Paul Merton’s Weird and Wonderful World of Early Cinema

A quick reminder in case those in the UK hadn’t spotted it, but tonight BBC4 is showing Paul’s Merton Weird and Wonderful World of Early Cinema. Merton continues on his mission to reveal the wonders of silent cinema to a general audience by going in search of the origins of screen comedy, revealing a “forgotten world of silent cinema – not in Hollywood, but closer to home in pre-1914 Britain and France”.

Revealing the unknown stars and lost masterpieces, he brings to life the pioneering techniques and optical inventiveness of the virtuosos who mastered a new art form. With a playful eye and comic sense of timing, Merton combines the role of presenter and director to recreate the weird and wonderful world that is early European cinema in a series of cinematic experiments of his own.

It should be interesting to see what is revealed. Such programmes – which are rare enough in themselves – not only open up largely hidden films to new audiences, but should be a lesson to those of us who may know these films well to see them in a fresh light, not least as a television commissioner sees them. The programme will be available on iPlayer for the usual week after transmission, and it would be interested to read people’s thoughts on it.

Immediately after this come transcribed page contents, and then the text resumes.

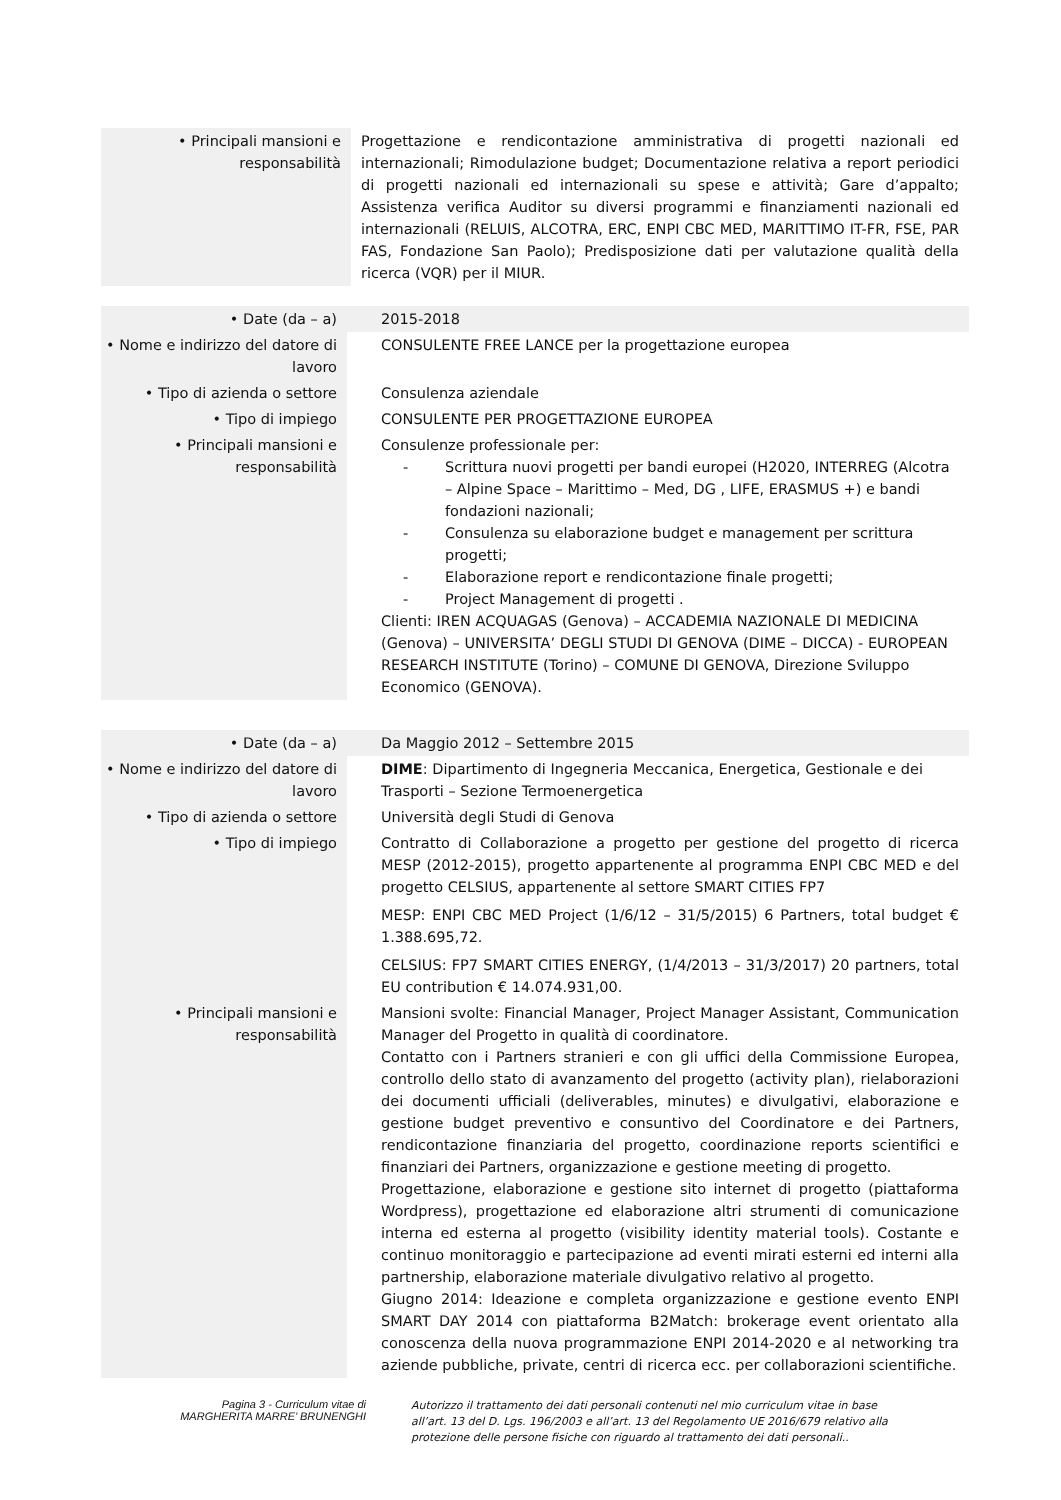| • Principali mansioni e responsabilità | Progettazione e rendicontazione amministrativa di progetti nazionali ed internazionali; Rimodulazione budget; Documentazione relativa a report periodici di progetti nazionali ed internazionali su spese e attività; Gare d’appalto; Assistenza verifica Auditor su diversi programmi e finanziamenti nazionali ed internazionali (RELUIS, ALCOTRA, ERC, ENPI CBC MED, MARITTIMO IT-FR, FSE, PAR FAS, Fondazione San Paolo); Predisposizione dati per valutazione qualità della ricerca (VQR) per il MIUR. |
| • Date (da – a) | 2015-2018 |
| • Nome e indirizzo del datore di lavoro | CONSULENTE FREE LANCE per la progettazione europea |
| • Tipo di azienda o settore | Consulenza aziendale |
| • Tipo di impiego | CONSULENTE PER PROGETTAZIONE EUROPEA |
| • Principali mansioni e responsabilità | Consulenze professionale per: - Scrittura nuovi progetti per bandi europei (H2020, INTERREG (Alcotra – Alpine Space – Marittimo – Med, DG , LIFE, ERASMUS +) e bandi fondazioni nazionali; - Consulenza su elaborazione budget e management per scrittura progetti; - Elaborazione report e rendicontazione finale progetti; - Project Management di progetti . Clienti: IREN ACQUAGAS (Genova) – ACCADEMIA NAZIONALE DI MEDICINA (Genova) – UNIVERSITA’ DEGLI STUDI DI GENOVA (DIME – DICCA) - EUROPEAN RESEARCH INSTITUTE (Torino) – COMUNE DI GENOVA, Direzione Sviluppo Economico (GENOVA). |
| • Date (da – a) | Da Maggio 2012 – Settembre 2015 |
| • Nome e indirizzo del datore di lavoro | DIME : Dipartimento di Ingegneria Meccanica, Energetica, Gestionale e dei Trasporti – Sezione Termoenergetica |
| • Tipo di azienda o settore | Università degli Studi di Genova |
| • Tipo di impiego | Contratto di Collaborazione a progetto per gestione del progetto di ricerca MESP (2012-2015), progetto appartenente al programma ENPI CBC MED e del progetto CELSIUS, appartenente al settore SMART CITIES FP7 MESP: ENPI CBC MED Project (1/6/12 – 31/5/2015) 6 Partners, total budget € 1.388.695,72. CELSIUS: FP7 SMART CITIES ENERGY, (1/4/2013 – 31/3/2017) 20 partners, total EU contribution € 14.074.931,00. |
| • Principali mansioni e responsabilità | Mansioni svolte: Financial Manager, Project Manager Assistant, Communication Manager del Progetto in qualità di coordinatore. Contatto con i Partners stranieri e con gli uffici della Commissione Europea, controllo dello stato di avanzamento del progetto (activity plan), rielaborazioni dei documenti ufficiali (deliverables, minutes) e divulgativi, elaborazione e gestione budget preventivo e consuntivo del Coordinatore e dei Partners, rendicontazione finanziaria del progetto, coordinazione reports scientifici e finanziari dei Partners, organizzazione e gestione meeting di progetto. Progettazione, elaborazione e gestione sito internet di progetto (piattaforma Wordpress), progettazione ed elaborazione altri strumenti di comunicazione interna ed esterna al progetto (visibility identity material tools). Costante e continuo monitoraggio e partecipazione ad eventi mirati esterni ed interni alla partnership, elaborazione materiale divulgativo relativo al progetto. Giugno 2014: Ideazione e completa organizzazione e gestione evento ENPI SMART DAY 2014 con piattaforma B2Match: brokerage event orientato alla conoscenza della nuova programmazione ENPI 2014-2020 e al networking tra aziende pubbliche, private, centri di ricerca ecc. per collaborazioni scientifiche. |
Pagina 3 - Curriculum vitae di
MARGHERITA MARRE’ BRUNENGHI
Autorizzo il trattamento dei dati personali contenuti nel mio curriculum vitae in base all’art. 13 del D. Lgs. 196/2003 e all’art. 13 del Regolamento UE 2016/679 relativo alla protezione delle persone fisiche con riguardo al trattamento dei dati personali..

Merton also takes on early film in his interactive guide Paul Merton on Early British Comedy for the BFI’s Screenonline site. It’s a useful tour of the basics, well-illustrated with clips, covering Early Days, Fantastical Films, Fantasy & Realism, Cars & Robots, Facials, Stars, and Bad Boys & Girls; filmmakers such as James Williamson, Cecil Hepworth, Robert Paul, and Charles Urban; and performers such as Florence Turner, Fred Evans (Pimple) and Little Willy Saunders.